"Манхэттен" - читать интересную книгу автора (Пассос Джон Дос)

I. Великая дева на белом коне

Утро грохочет вместе с первым поездом на Аллен-стрит. Дневной свет гулко пробивается в окна, встряхивая старые кирпичные дома, осыпая стропила воздушной дороги ярким конфетти. Кошки убегают с помойных ям, клопы прячутся в стенные щели, покидая потные тела, покидая грязные, нежные шейки спящих детей. Мужчины и женщины копошатся под одеялами и простынями на матрацах в углах комнат, клубки малышей начинают расползаться, крича и брыкаясь. На углу Ривертона старик с бородой из пакли, спящий неизвестно где, выставляет свой ларек. Кадки с огурцами, индейский перец, дынные корки, пикули пахнут влажной, острой и пряной зеленью – кажется, что из постельной прели и мерзкого гуда просыпающейся булыжной улицы возникает болотистый сад. Старик с бородой из пакли, спящий неизвестно где, сидит среди всего этого, как Иона в своей куще.[109]

Джимми Херф поднялся по четырем скрипучим ступенькам и постучал в белую дверь. Дверь была испятнана пальцами вокруг ручки, над которой висела карточка, аккуратно прикрепленная медными кнопками: «Сондер-ленд».

Он долго ждал около бутылки с молоком, двух бутылок со сливками и номера воскресной газеты. За дверью послышались шаги и шорох, затем все стихло. Он нажал белую кнопку на дверном косяке.

– А он говорит: «Марджи, у меня было ужасное столкновение из-за вас». А она говорит: «Войдите же, что вы стоите на дожде, вы совсем мокрый…»
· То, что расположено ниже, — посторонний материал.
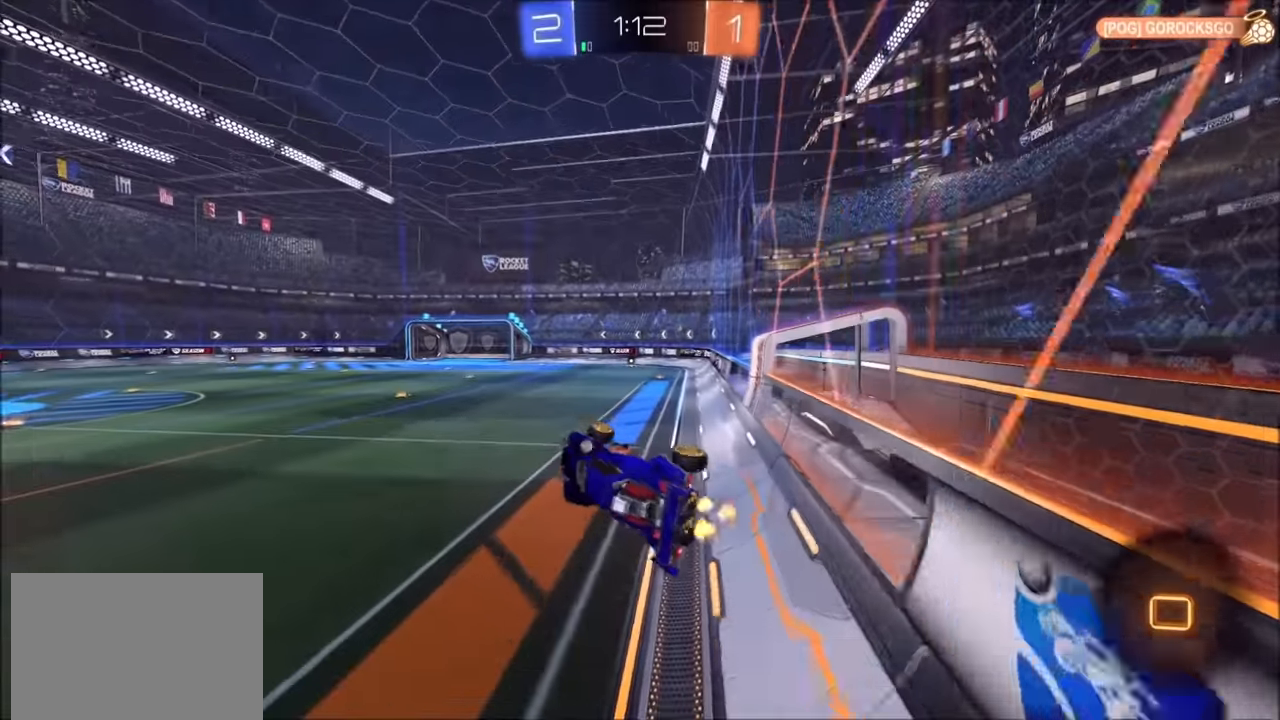
{"buttons": ["R2"], "left_stick": "center", "right_stick": "center", "events": [[100, "L1", "down"], [284, "L1", "up"], [334, "left_stick", "center"]]}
С верху лестницы неслись голоса, показались мужские ноги в ботинках на пуговках, женские ноги в лодочках, розовые шелковые икры. Девица – в пышном платье и светлой шляпе, молодой человек – в жилете с белой каймой и пестром сине-зелено-лиловом галстуке.

– Ну, вы-то не из таких!

– Откуда вы знаете, из каких я?

Голоса замерли в низу лестницы. Джимми Херф позвонил еще раз.

– Кто там? – раздался в щелку шепелявый женский голос.

– Я хочу видеть мисс Принн.

Мелькнуло синее кимоно и пухленькое личико.

– Я не знаю, встала ли она.

– Она сказала, что будет готова.

– Подождите, пожалуйста, минутку, пока я убегу, – прощебетали за дверью, – а потом входите. Миссис Сондерленд думала, что это пришли за квартирной платой. Иногда за квартирной платой приходят в воскресенье, чтобы поймать врасплох.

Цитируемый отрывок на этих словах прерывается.